┌─ Data records
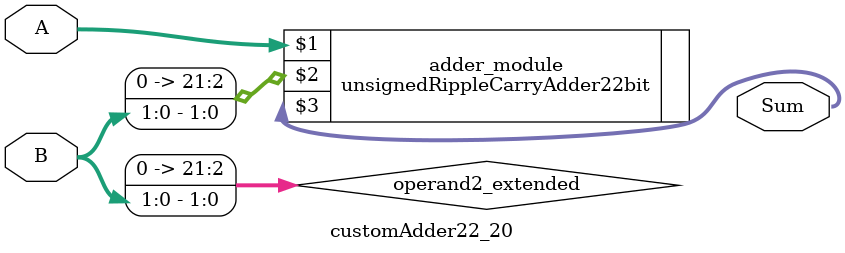
<source format=v>

module customAdder22_20(
                    input [21 : 0] A,
                    input [1 : 0] B,
                    
                    output [22 : 0] Sum
            );

    wire [21 : 0] operand2_extended;
    
    assign operand2_extended =  {20'b0, B};
    
    unsignedRippleCarryAdder22bit adder_module(
        A,
        operand2_extended,
        Sum
    );
    
endmodule
        
</source>
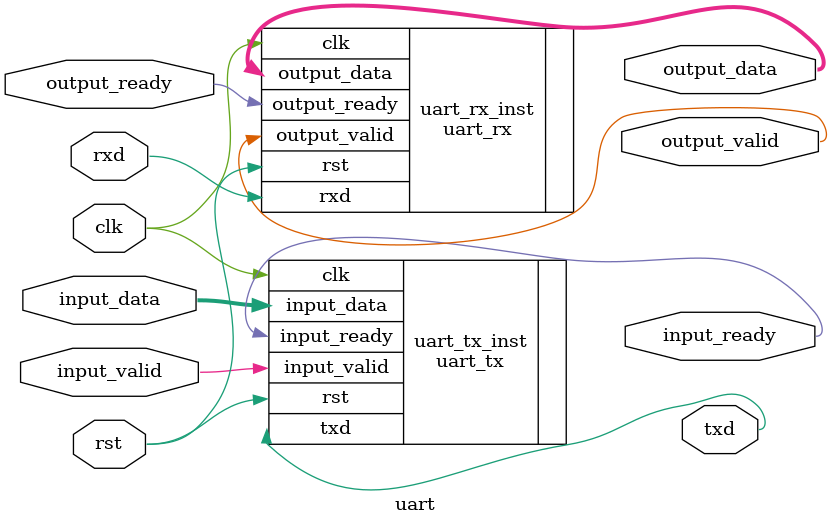
<source format=v>
/*
Copyright (c) 2014-2016 Alex Forencich
Permission is hereby granted, free of charge, to any person obtaining a copy
of this software and associated documentation files (the "Software"), to deal
in the Software without restriction, including without limitation the rights
to use, copy, modify, merge, publish, distribute, sublicense, and/or sell
copies of the Software, and to permit persons to whom the Software is
furnished to do so, subject to the following conditions:
The above copyright notice and this permission notice shall be included in
all copies or substantial portions of the Software.
THE SOFTWARE IS PROVIDED "AS IS", WITHOUT WARRANTY OF ANY KIND, EXPRESS OR
IMPLIED, INCLUDING BUT NOT LIMITED TO THE WARRANTIES OF MERCHANTABILITY
FITNESS FOR A PARTICULAR PURPOSE AND NONINFRINGEMENT. IN NO EVENT SHALL THE
AUTHORS OR COPYRIGHT HOLDERS BE LIABLE FOR ANY CLAIM, DAMAGES OR OTHER
LIABILITY, WHETHER IN AN ACTION OF CONTRACT, TORT OR OTHERWISE, ARISING FROM,
OUT OF OR IN CONNECTION WITH THE SOFTWARE OR THE USE OR OTHER DEALINGS IN
THE SOFTWARE.
*/

// Language: Verilog 2001

`timescale 1ns / 1ps

/*
 * AXI4-Stream UART
 */
module uart #
(
    parameter DATA_WIDTH = 8
)
(
    input  wire                   clk,
    input  wire                   rst,

    /*
     * Data input
     */
    input  wire [63:0]            input_data,
    input  wire                   input_valid,
    output wire                   input_ready,

    /*
     * Data output
     */
    output wire [63:0]          output_data,
    output wire                   output_valid,
    input  wire                   output_ready,

    /*
     * UART interface
     */
    input  wire                   rxd,
    output wire                   txd
);

uart_tx #(
    .DATA_WIDTH(DATA_WIDTH)
)
uart_tx_inst (
    .clk(clk),
    .rst(rst),
    //Data input
    .input_data(input_data),
    .input_valid(input_valid),
    .input_ready(input_ready),
    // output
    .txd(txd)
);

uart_rx #(
    .DATA_WIDTH(DATA_WIDTH)
)
uart_rx_inst (
    .clk(clk),
    .rst(rst),
    // Data output
    .output_data(output_data),
    .output_valid(output_valid),
    .output_ready(output_ready),
    // input
    .rxd(rxd)
);

endmodule
</source>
└─
Retype each record exactly as it stands, but do not include the pictures.

**Output below:**
<source format=v>

module customAdder22_20(
                    input [21 : 0] A,
                    input [1 : 0] B,
                    
                    output [22 : 0] Sum
            );

    wire [21 : 0] operand2_extended;
    
    assign operand2_extended =  {20'b0, B};
    
    unsignedRippleCarryAdder22bit adder_module(
        A,
        operand2_extended,
        Sum
    );
    
endmodule
        
</source>
<source format=v>
/*
Copyright (c) 2014-2016 Alex Forencich
Permission is hereby granted, free of charge, to any person obtaining a copy
of this software and associated documentation files (the "Software"), to deal
in the Software without restriction, including without limitation the rights
to use, copy, modify, merge, publish, distribute, sublicense, and/or sell
copies of the Software, and to permit persons to whom the Software is
furnished to do so, subject to the following conditions:
The above copyright notice and this permission notice shall be included in
all copies or substantial portions of the Software.
THE SOFTWARE IS PROVIDED "AS IS", WITHOUT WARRANTY OF ANY KIND, EXPRESS OR
IMPLIED, INCLUDING BUT NOT LIMITED TO THE WARRANTIES OF MERCHANTABILITY
FITNESS FOR A PARTICULAR PURPOSE AND NONINFRINGEMENT. IN NO EVENT SHALL THE
AUTHORS OR COPYRIGHT HOLDERS BE LIABLE FOR ANY CLAIM, DAMAGES OR OTHER
LIABILITY, WHETHER IN AN ACTION OF CONTRACT, TORT OR OTHERWISE, ARISING FROM,
OUT OF OR IN CONNECTION WITH THE SOFTWARE OR THE USE OR OTHER DEALINGS IN
THE SOFTWARE.
*/

// Language: Verilog 2001

`timescale 1ns / 1ps

/*
 * AXI4-Stream UART
 */
module uart #
(
    parameter DATA_WIDTH = 8
)
(
    input  wire                   clk,
    input  wire                   rst,

    /*
     * Data input
     */
    input  wire [63:0]            input_data,
    input  wire                   input_valid,
    output wire                   input_ready,

    /*
     * Data output
     */
    output wire [63:0]          output_data,
    output wire                   output_valid,
    input  wire                   output_ready,

    /*
     * UART interface
     */
    input  wire                   rxd,
    output wire                   txd
);

uart_tx #(
    .DATA_WIDTH(DATA_WIDTH)
)
uart_tx_inst (
    .clk(clk),
    .rst(rst),
    //Data input
    .input_data(input_data),
    .input_valid(input_valid),
    .input_ready(input_ready),
    // output
    .txd(txd)
);

uart_rx #(
    .DATA_WIDTH(DATA_WIDTH)
)
uart_rx_inst (
    .clk(clk),
    .rst(rst),
    // Data output
    .output_data(output_data),
    .output_valid(output_valid),
    .output_ready(output_ready),
    // input
    .rxd(rxd)
);

endmodule
</source>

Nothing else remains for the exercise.